#### Extrait choisi:

■ ■ ■

Q : Pourquoi est-il crucial que la France participe pleinement à la reconstitution des ressources du Fonds mondial ?

Inès Alaoui : L’impact du Fonds mondial est incontestable. Il a permis, par exemple, de réduire de manière significative le taux de mortalité combiné des trois maladies et de freiner l’incidence des infections. Grâce à ses investissements, le Fonds mondial a non seulement amélioré les soins et la prévention dans des contextes très fragiles, mais a également généré d’importants retours économiques – chaque dollar investi rapporte en moyenne 19 dollars de bénéfices en santé. Ce succès repose sur une approche partenariale alliant innovation, équité et efficacité, qui a renforcé la sécurité sanitaire mondiale. La France a une longue tradition de solidarité internationale, en particulier dans la lutte contre le VIH/sida. Aujourd’hui, face à l’arrêt des financements américains – qui menace de provoquer des millions de morts et un recul des acquis historiques – il est essentiel que la France prenne les devants et maintienne son engagement. Renforcer les contributions, c’est garantir que les progrès réalisés depuis vingt ans ne s’effondrent pas et que des millions de vies soient protégées.

■ ■ ■

#### Données sources:
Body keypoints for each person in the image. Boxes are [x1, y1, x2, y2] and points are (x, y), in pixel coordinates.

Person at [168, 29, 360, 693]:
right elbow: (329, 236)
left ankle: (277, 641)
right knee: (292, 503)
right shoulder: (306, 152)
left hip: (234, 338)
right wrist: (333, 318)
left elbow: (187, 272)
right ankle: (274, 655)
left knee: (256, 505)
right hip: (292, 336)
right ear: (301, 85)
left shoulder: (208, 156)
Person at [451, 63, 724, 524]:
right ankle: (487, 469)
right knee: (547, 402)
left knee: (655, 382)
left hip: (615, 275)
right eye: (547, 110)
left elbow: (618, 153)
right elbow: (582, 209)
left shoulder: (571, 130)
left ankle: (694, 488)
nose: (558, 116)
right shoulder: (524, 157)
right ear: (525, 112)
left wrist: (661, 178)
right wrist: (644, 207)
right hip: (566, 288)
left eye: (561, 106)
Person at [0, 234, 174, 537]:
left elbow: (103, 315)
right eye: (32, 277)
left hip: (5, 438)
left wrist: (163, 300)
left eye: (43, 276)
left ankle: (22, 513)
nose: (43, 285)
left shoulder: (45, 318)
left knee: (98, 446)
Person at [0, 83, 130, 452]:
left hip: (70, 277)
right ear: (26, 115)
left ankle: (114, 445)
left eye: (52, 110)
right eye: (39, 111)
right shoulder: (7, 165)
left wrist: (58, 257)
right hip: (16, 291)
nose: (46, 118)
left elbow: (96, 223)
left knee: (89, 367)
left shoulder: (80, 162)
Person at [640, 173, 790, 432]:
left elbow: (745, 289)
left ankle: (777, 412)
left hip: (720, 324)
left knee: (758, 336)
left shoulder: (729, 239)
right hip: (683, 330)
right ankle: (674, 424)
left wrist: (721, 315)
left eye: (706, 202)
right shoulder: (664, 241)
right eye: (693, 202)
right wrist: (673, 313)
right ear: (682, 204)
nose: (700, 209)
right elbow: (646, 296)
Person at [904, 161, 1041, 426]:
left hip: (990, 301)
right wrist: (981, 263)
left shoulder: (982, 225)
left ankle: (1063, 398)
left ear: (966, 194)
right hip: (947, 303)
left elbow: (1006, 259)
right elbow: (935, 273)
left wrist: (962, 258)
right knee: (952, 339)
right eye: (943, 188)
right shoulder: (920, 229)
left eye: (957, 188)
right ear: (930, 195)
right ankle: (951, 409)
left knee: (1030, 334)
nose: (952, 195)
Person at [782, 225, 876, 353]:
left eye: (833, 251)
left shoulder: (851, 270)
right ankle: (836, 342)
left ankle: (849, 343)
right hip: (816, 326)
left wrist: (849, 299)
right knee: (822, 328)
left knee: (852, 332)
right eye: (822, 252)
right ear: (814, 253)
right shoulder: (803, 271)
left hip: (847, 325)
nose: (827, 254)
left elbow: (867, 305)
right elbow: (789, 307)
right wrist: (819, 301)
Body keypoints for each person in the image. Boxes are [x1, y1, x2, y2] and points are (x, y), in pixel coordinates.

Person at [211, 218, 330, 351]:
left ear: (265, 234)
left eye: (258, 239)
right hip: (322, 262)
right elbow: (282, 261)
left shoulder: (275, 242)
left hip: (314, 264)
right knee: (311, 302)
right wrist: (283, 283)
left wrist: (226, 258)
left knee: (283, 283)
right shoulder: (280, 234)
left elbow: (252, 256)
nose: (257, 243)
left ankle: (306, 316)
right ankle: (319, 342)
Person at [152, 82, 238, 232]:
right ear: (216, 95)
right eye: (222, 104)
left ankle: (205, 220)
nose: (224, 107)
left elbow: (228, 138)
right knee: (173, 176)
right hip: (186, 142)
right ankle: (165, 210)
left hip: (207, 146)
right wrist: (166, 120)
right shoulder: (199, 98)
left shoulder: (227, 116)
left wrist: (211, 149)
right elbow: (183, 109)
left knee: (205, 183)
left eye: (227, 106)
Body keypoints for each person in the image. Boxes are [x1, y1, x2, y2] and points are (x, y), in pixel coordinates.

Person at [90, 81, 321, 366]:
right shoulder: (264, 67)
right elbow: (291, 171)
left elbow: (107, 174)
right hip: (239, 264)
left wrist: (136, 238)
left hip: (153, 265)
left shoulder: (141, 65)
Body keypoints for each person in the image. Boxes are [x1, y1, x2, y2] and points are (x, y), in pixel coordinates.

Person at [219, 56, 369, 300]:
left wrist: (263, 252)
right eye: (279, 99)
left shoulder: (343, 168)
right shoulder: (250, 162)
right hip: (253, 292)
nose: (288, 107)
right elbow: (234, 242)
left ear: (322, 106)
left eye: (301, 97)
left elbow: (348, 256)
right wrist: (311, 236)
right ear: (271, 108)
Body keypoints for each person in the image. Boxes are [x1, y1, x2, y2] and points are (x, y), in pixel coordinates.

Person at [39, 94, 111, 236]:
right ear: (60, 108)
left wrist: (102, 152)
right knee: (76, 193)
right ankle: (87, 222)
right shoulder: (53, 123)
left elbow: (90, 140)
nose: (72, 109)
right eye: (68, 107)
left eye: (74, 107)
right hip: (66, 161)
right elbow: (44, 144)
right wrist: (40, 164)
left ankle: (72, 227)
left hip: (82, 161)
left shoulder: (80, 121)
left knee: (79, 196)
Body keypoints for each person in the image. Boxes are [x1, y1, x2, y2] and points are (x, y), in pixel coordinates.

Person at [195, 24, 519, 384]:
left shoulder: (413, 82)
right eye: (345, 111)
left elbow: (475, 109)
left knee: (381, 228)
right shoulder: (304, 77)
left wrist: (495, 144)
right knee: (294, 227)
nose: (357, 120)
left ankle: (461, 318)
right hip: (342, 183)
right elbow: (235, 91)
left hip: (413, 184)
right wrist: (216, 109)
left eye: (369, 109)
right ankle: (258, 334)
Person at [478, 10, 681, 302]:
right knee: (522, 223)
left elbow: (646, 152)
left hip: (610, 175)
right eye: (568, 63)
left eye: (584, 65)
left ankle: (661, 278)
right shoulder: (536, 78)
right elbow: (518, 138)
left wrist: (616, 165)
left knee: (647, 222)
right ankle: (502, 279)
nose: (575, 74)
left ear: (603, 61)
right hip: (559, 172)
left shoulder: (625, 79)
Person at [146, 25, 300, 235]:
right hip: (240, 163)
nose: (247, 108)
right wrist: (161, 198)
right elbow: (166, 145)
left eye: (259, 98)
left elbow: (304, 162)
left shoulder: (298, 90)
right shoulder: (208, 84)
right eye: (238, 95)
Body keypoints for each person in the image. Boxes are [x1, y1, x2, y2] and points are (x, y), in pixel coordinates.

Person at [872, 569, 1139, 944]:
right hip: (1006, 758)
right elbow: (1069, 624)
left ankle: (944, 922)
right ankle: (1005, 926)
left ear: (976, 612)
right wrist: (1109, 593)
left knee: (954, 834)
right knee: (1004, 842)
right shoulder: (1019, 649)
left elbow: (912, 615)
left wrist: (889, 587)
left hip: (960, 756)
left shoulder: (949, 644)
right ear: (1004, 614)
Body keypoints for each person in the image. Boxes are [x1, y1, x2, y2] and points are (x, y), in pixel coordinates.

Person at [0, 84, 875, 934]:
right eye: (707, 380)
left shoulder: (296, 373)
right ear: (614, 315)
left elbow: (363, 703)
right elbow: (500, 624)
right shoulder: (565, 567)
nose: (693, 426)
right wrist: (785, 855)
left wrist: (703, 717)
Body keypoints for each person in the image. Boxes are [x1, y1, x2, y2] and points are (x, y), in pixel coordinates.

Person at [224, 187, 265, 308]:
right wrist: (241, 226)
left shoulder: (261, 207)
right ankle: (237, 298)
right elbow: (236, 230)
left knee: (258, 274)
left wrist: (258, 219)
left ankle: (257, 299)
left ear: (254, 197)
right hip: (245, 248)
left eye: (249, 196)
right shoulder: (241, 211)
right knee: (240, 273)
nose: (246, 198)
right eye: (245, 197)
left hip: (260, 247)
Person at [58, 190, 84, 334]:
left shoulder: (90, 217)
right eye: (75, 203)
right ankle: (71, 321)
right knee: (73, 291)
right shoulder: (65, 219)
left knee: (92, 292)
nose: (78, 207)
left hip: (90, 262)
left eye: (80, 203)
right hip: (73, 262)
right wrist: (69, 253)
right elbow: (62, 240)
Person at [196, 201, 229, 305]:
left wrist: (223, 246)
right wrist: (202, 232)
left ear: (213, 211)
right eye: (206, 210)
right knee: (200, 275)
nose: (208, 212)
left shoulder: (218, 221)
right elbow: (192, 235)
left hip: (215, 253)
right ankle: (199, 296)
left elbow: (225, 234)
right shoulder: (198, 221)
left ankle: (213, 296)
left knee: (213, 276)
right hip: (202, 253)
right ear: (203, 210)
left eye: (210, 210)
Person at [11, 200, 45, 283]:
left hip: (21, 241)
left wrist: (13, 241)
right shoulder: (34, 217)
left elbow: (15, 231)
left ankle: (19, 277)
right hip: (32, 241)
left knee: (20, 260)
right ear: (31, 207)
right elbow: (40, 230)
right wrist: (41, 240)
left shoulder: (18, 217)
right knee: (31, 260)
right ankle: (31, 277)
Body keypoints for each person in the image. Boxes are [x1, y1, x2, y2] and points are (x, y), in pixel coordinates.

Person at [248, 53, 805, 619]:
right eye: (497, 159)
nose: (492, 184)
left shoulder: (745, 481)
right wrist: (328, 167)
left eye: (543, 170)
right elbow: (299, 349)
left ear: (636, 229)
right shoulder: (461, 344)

■ ■ ■

#### Énoncé A:
D'après l'extrait sur le Fonds mondial, combien de dollars de bénéfices en santé chaque dollar investi rapporte-t-il en moyenne ?
#### Énoncé B:
Poursuivez l'extrait sur le Fonds mondial après sa dernière phrase.

#### Zone de réponse A:
En moyenne 19 dollars de bénéfices en santé.

#### Zone de réponse B:
Q : Quels sont, selon vous, les impacts concrets de cet investissement sur la santé mondiale ?

Inès Alaoui : Investir dans le Fonds mondial, c’est avant tout soutenir des programmes de prévention, de traitement et de recherche qui protègent la santé de tous et toutes. Les Français le savent : 9 sur 10 estiment que ce type d’investissement contribue à éviter la propagation des grandes pandémies et à améliorer la qualité des soins dans les pays en développement. Et ils ont raison : chaque euro investi rapporte largement en termes de bénéfices économiques et sociaux.

Q : La récente enquête d’opinion révèle que 85 % des Français considèrent que la lutte contre le VIH/sida doit être une priorité de santé publique au niveau mondial. Que faut-il y voir ?

Inès Alaoui : Ces résultats montrent une importante mobilisation citoyenne. Près de 8 Français sur 10 pensent que la France doit jouer un rôle majeur sur la scène internationale. Cela confirme que l’opinion publique française attend de ses dirigeants un engagement sans faille, non seulement pour protéger les populations vulnérables dans le Sud global, mais également pour prévenir une éventuelle recrudescence de l’épidémie en France.

Q : Au-delà des impératifs sanitaires, quels enjeux économiques et stratégiques soulignent la nécessité de cet investissement ?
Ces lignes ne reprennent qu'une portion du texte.